Kafka connect events for Debezium connector is Avro encoded.
Mentioned the following in the connect-standalone.properties passed to Kafka connect standalone service.
key.converter=io.confluent.connect.avro.AvroConverter
value.confluent=io.confluent.connect.avro.AvroConverter
internal.key.converter=io.confluent.connect.avro.AvroConverter
internal.value.converter=io.confluent.connect.avro.AvroConverter
schema.registry.url=http://ip_address:8081
internal.key.converter.schema.registry.url=http://ip_address:8081
internal.value.converter.schema.registry.url=http://ip_address:8081
Configuring the Kafka consumer code with these properties:
Properties props = new Properties();
props.put("bootstrap.servers", "ip_address:9092");
props.put("zookeeper.connect", "ip_address:2181");
props.put("group.id", "test-consumer-group");
props.put("auto.offset.reset","smallest");
//Setting auto comit to false to ensure that on processing failure we retry the read
props.put("auto.commit.offset", "false");
props.put("key.converter.schema.registry.url", "ip_address:8081");
props.put("value.converter.schema.registry.url", "ip_address:8081");
props.put("schema.registry.url", "ip_address:8081");
In the consumer implementation, following is the code to read the key and value components. I am getting the schema for key and value from Schema Registry using REST.

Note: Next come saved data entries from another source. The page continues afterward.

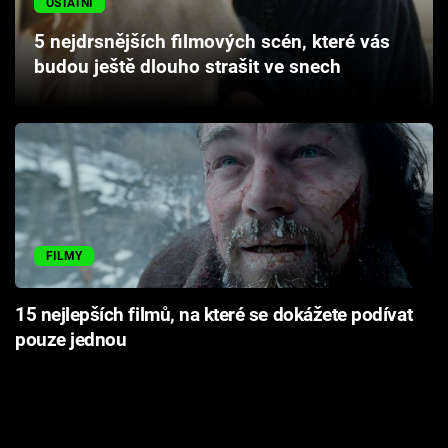
OSTATNÍ
Cool Esport
5 nejdrsnějších filmových scén, které vás
budou ještě dlouho strašit ve snech
Pořady
TV Program
Sledujte prima+
Přihlášení
FILMY
Sledujte nás
15 nejlepších filmů, na které se dokážete podívat
pouze jednou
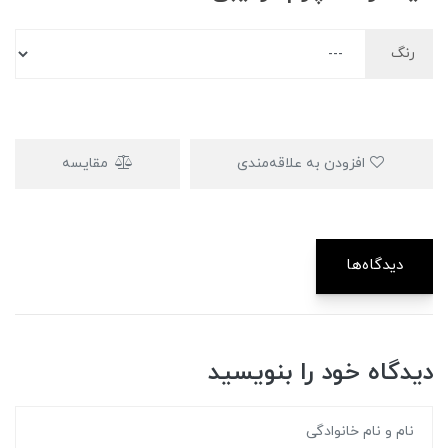
رنگ
افزودن به علاقه‌مندی
مقایسه
دیدگاه‌ها
دیدگاه خود را بنویسید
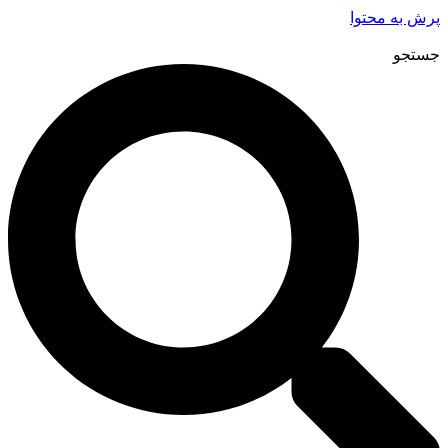
پرش به محتوا
جستجو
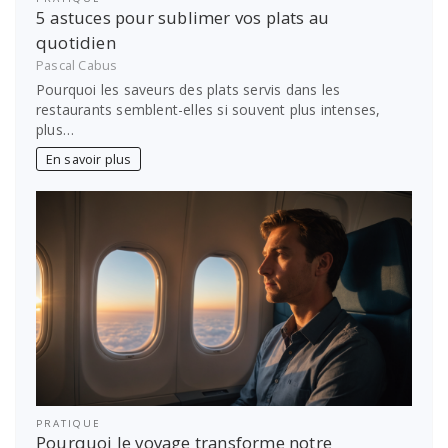
5 astuces pour sublimer vos plats au
quotidien
Pascal Cabus
Pourquoi les saveurs des plats servis dans les
restaurants semblent-elles si souvent plus intenses,
plus…
En savoir plus
PRATIQUE
Pourquoi le voyage transforme notre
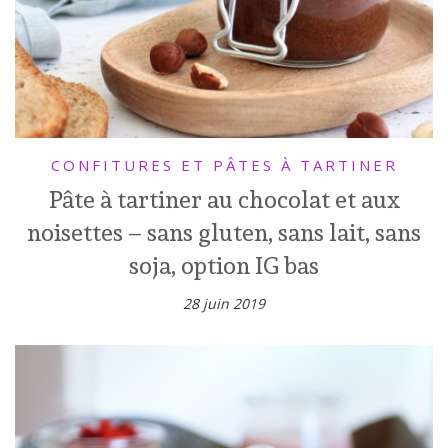
CONFITURES ET PÂTES À TARTINER
Pâte à tartiner au chocolat et aux
noisettes – sans gluten, sans lait, sans
soja, option IG bas
28 juin 2019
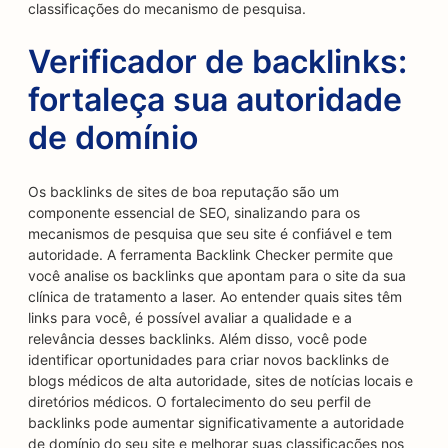
classificações do mecanismo de pesquisa.
Verificador de backlinks:
fortaleça sua autoridade
de domínio
Os backlinks de sites de boa reputação são um
componente essencial de SEO, sinalizando para os
mecanismos de pesquisa que seu site é confiável e tem
autoridade. A ferramenta Backlink Checker permite que
você analise os backlinks que apontam para o site da sua
clínica de tratamento a laser. Ao entender quais sites têm
links para você, é possível avaliar a qualidade e a
relevância desses backlinks. Além disso, você pode
identificar oportunidades para criar novos backlinks de
blogs médicos de alta autoridade, sites de notícias locais e
diretórios médicos. O fortalecimento do seu perfil de
backlinks pode aumentar significativamente a autoridade
de domínio do seu site e melhorar suas classificações nos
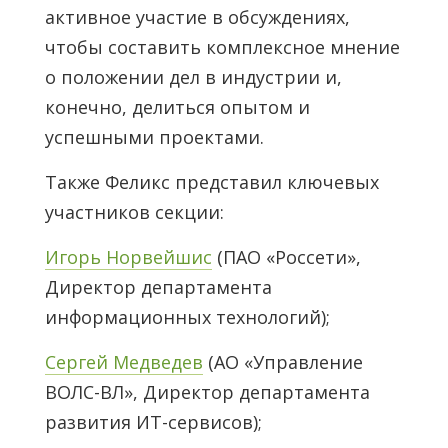
активное участие в обсуждениях,
чтобы составить комплексное мнение
о положении дел в индустрии и,
конечно, делиться опытом и
успешными проектами.
Также Феликс представил ключевых
участников секции:
Игорь Норвейшис
(ПАО «Россети»,
Директор департамента
информационных технологий);
Сергей Медведев
(АО «Управление
ВОЛС-ВЛ», Директор департамента
развития ИТ-сервисов);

GenericDatumReader<GenericRecord> reader = new GenericDatumReader<GenericRecord>(schema);
return reader.read(null, DecoderFactory.get().binaryDecoder(byteData, null));
Parsing the key worked fine. While parsing the value part of the message, I am getting ArrayIndexOutOfBoundsException.
Downloaded the source code for Avro and debugged. Found that the GenericDatumReader.readInt method is returning a negative value. This value is expected to be the index of an array (symbols) and hence should have been positive.

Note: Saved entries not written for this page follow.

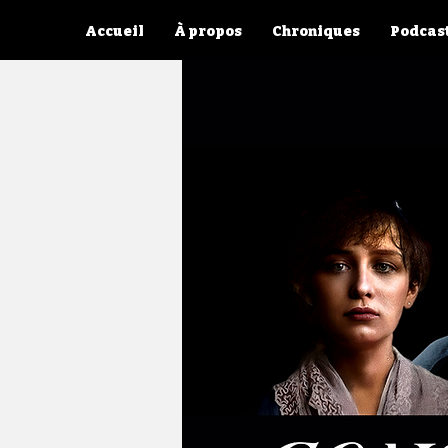
Accueil
À propos
Chroniques
Podcas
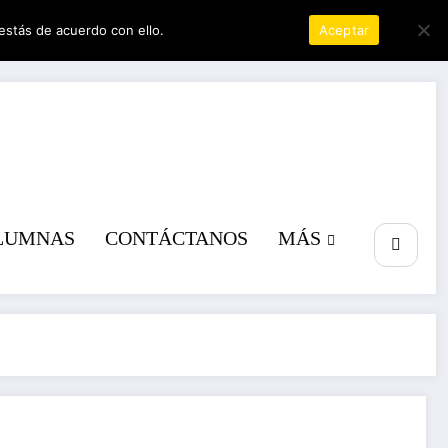
estás de acuerdo con ello.
Política de privacidad
Aceptar
a poder
LUMNAS
CONTÁCTANOS
MÁS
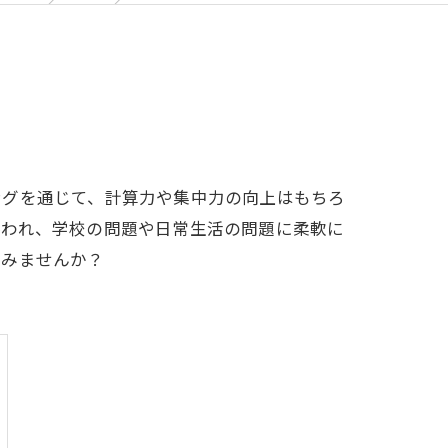
ングを通じて、計算力や集中力の向上はもちろ
養われ、学校の問題や日常生活の問題に柔軟に
てみませんか？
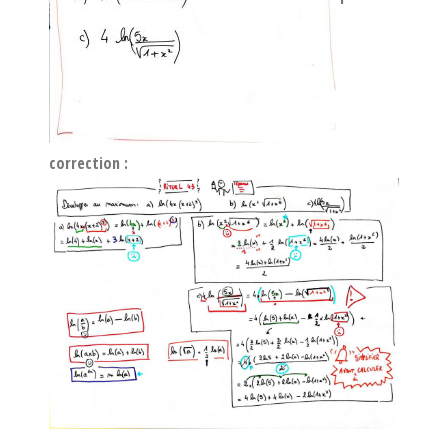
correction :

Tried consuming events using the kafka-avro-standalone-consumer but it threw an ArrayIndexOutOfBoundsException too. So, my guess is that the message is improperly encoded at Kafka connect (producer) & the issue is with the configuration.
Following are the questions:
- Is there anything wrong with the configuration passed at producer or consumer?
- Why is key de-serialization working but not that of value?
- Is there anything else needed to be done for things to work? (like specifying character encoding somewhere).
- Can Debezium with Avro be used in production, or is it an experimental feature for now? The post on Debezium Avro specifically says that examples involving Avro will be included in future.
There have been many posts where Avro deserialization threw ArrayIndexOutOfBoundsException but could not relate it to the problem I am facing.